Водевильный сюжет переведен Вампиловым в драматический регистр, но, доведя сюжет до кульминации, Вампилов спускает его на тормозах — трагедия могла произойти, но, к счастью, не произошла или отложена на неопределенный срок. Зритель/читатель весь в напряжении, ожидает самого худшего, но худшего не случается, и мы избавлены от трагического ужаса. То же самое делал Пушкин в «Повестях Белкина»: трагические сюжеты с хеппи-эндами. Та же «Барышня-крестьянка» с влюбленными из враждующих семей — счастливый вариант «Ромео и Джульетты».

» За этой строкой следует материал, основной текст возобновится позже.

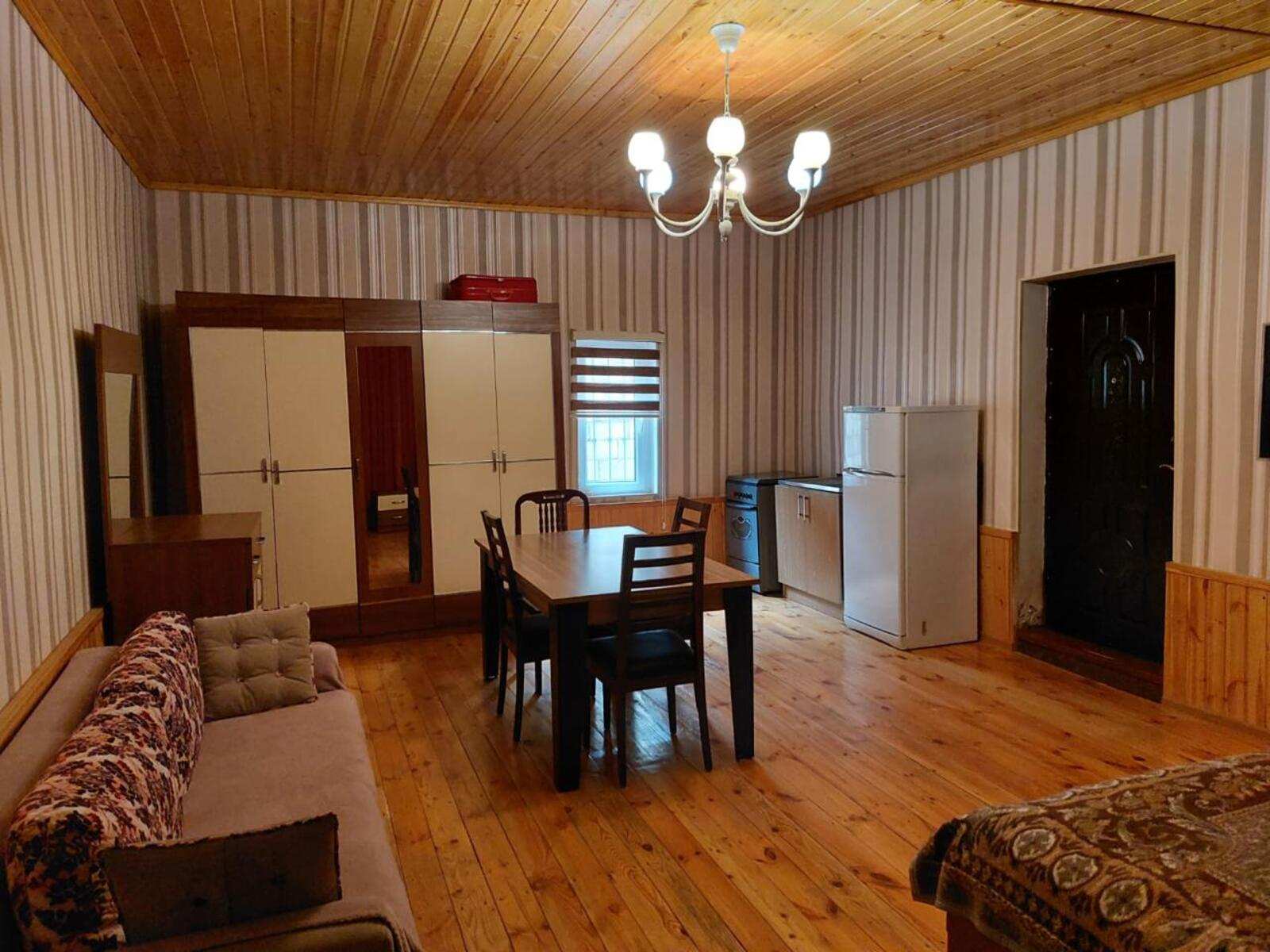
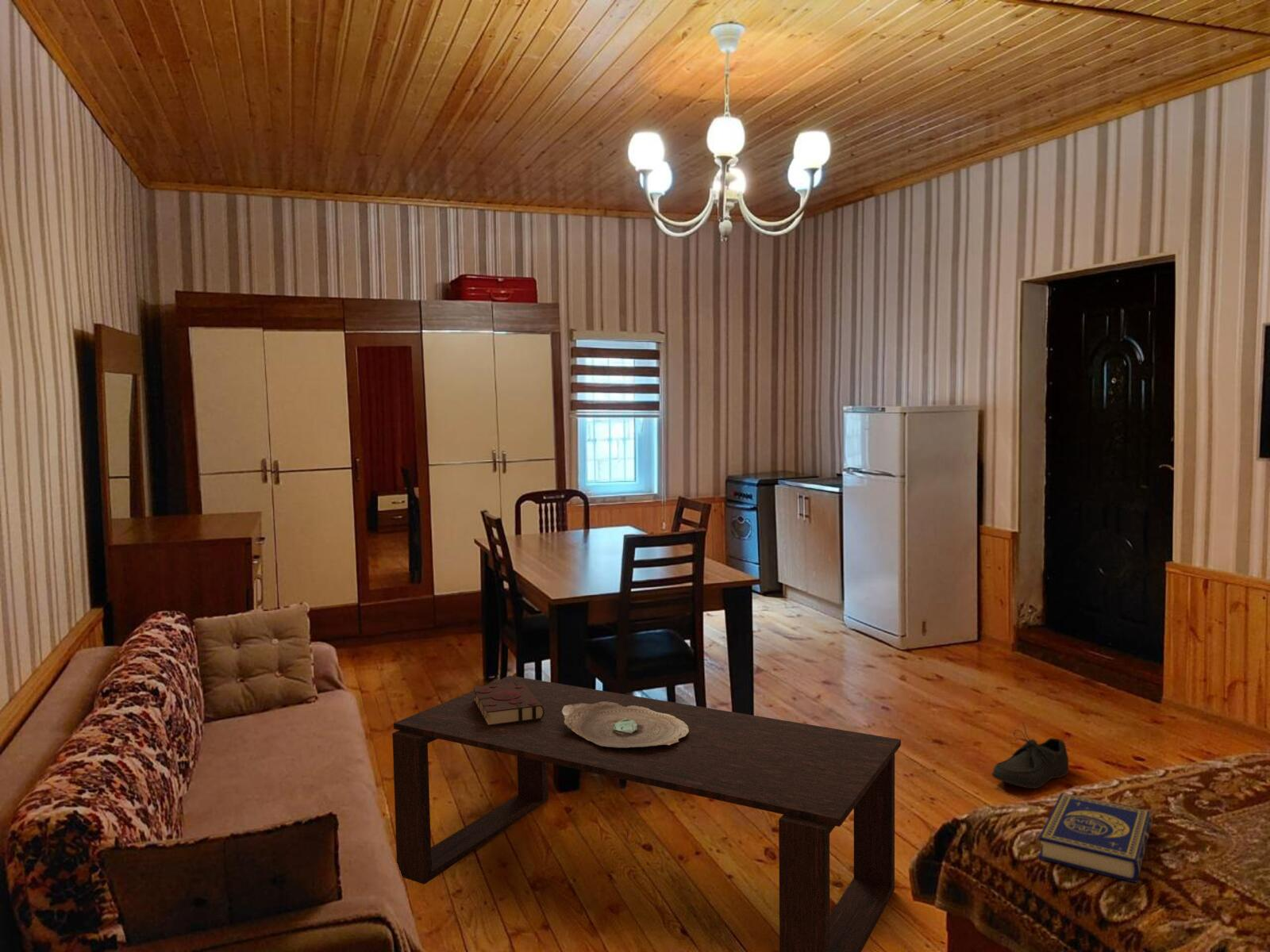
+ coffee table [391,675,902,952]
+ book [1037,792,1153,884]
+ decorative bowl [562,701,689,747]
+ book [472,681,545,726]
+ arctic [991,721,1069,789]
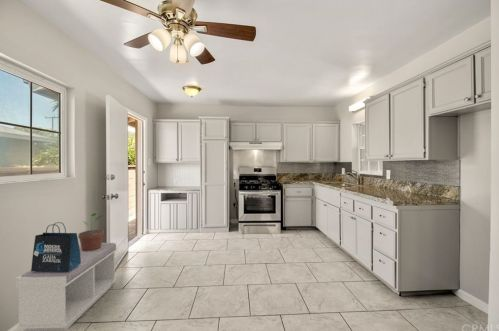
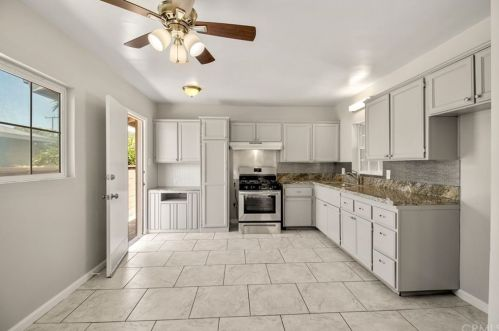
- potted plant [77,212,105,251]
- tote bag [30,221,81,272]
- bench [15,242,118,331]
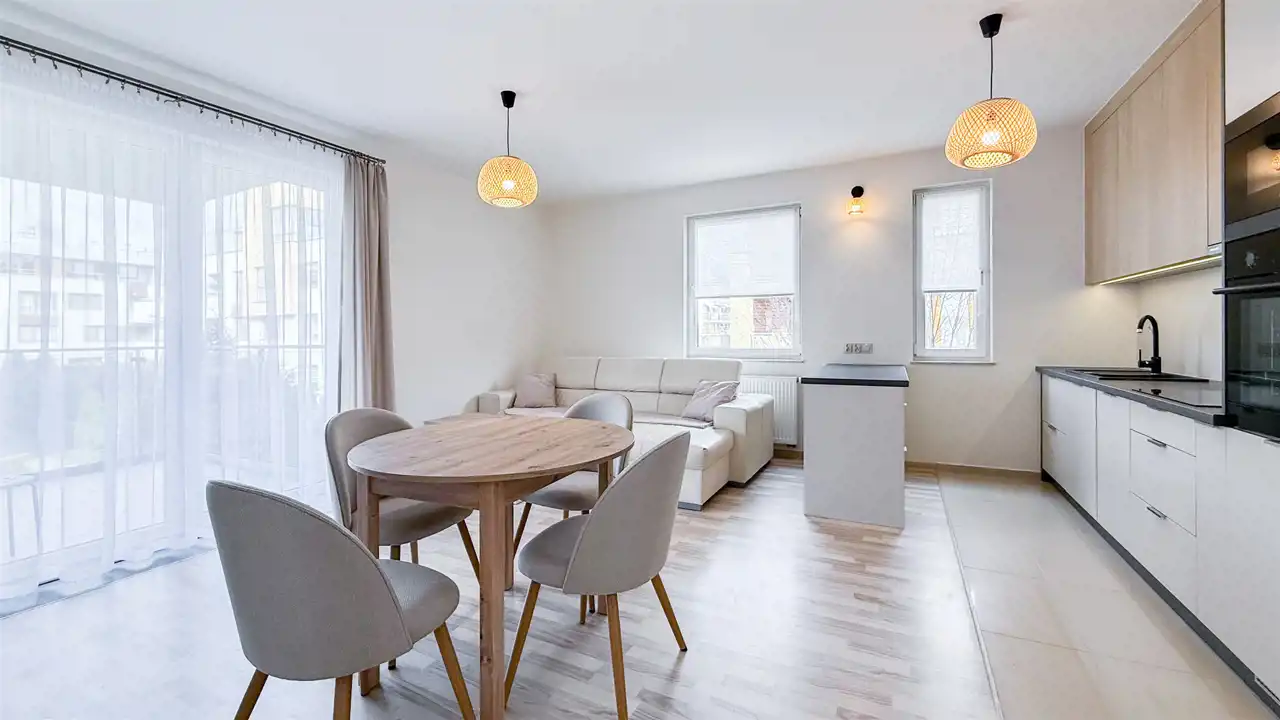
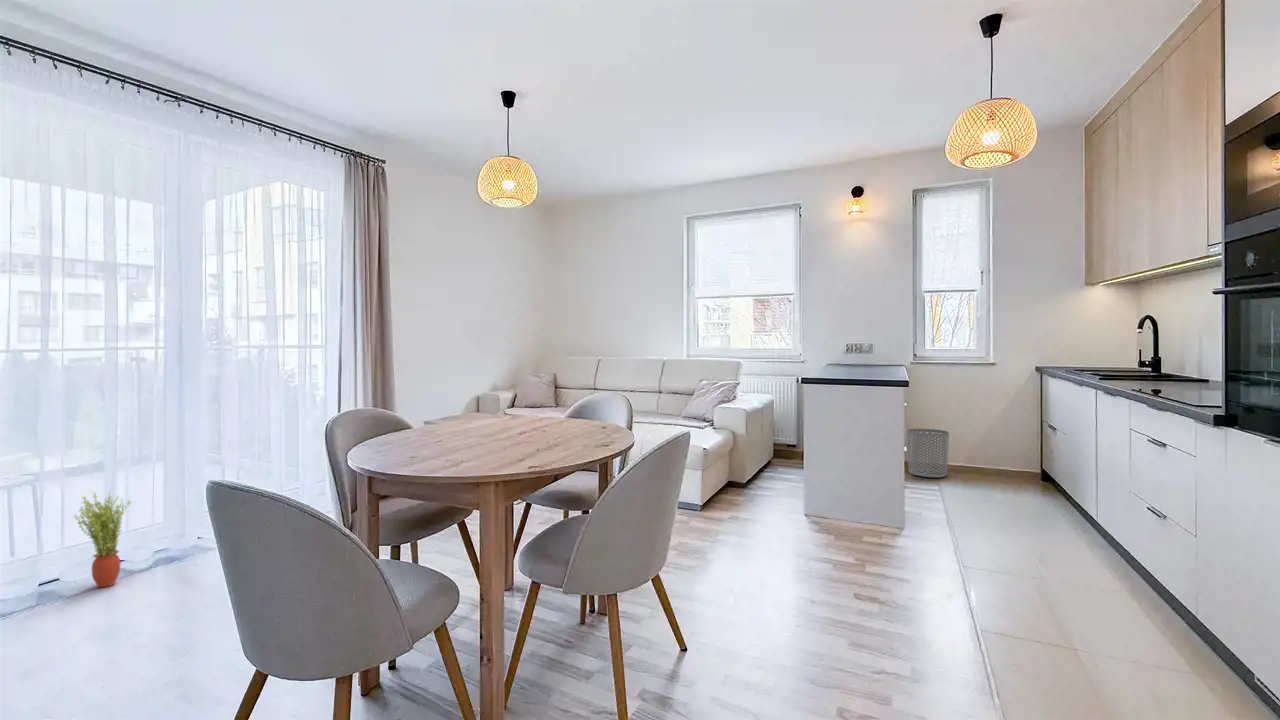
+ waste bin [906,428,950,479]
+ potted plant [72,491,133,588]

«Старший сын» начинается с розыгрыша — студент Бусыгин притворяется сыном Сарафанова, музыканта-неудачника. Сарафанов который уже год сочиняет симфонию «Все люди — братья», но дальше первой страницы она что-то не движется, да и можно ли такую симфонию дописать до конца? Водевиль разворачивается в опасной близости с драмой. «Этот папаша святой человек», — говорит Бусыгин, уловив ангелическую сущность Сарафанова. Обман продолжается уже из сочувствия — тьмы низких истин нам дороже нас возвышающий обман. Начав с розыгрыша, Бусыгин кончает настоящей сыновней преданностью Сарафанову и родственной заинтересованностью в судьбе его семьи. Любовь начинается со лжи, но оборачивается правдой.
В «Утиной охоте» сюжетная ситуация сложнее. Опустошенный, циничный и равнодушный Зилов встречает Ирину. Его приятель думает, что это очередной адюльтер, Зилов опровергает его предположение: «Ты что, ничего не понял? Она же святая…» Чутье какое-то у вампиловских грешников на святых — так и тянет к ним, как ночных бабочек на фонарь. Ох уж эти опасные связи — праведников и грешников! Не к добру…
Вот как Бабель рассказывает об одной из таких связей в гениальном рассказе «Иисусов грех»: дал Господь бабе Арине ангела в мужья — выпало тебе, Арина, неслыханное на этой побитой земле, благословенна ты в женах!
Мало ей с ангелом спать, мало ей того, что никто рядом на стенку не плюет, не храпит, не сопит, мало ей этого, ражей бабе, яростной, — так нет, еще бы пузо греть вспученное и горючее! И задавила она ангела Божия, задавила спьяну да с угару, на радостях задавила, как младенца недельного, под себя подмяла, и пришел ему смертный конец, и с крыльев, в простыню завороченных, слезы закапали.
Этот фантастический эпизод с умертвлением ангела может быть прочитан и как притча — в связи с концептуальным содержанием драматургии Вампилова.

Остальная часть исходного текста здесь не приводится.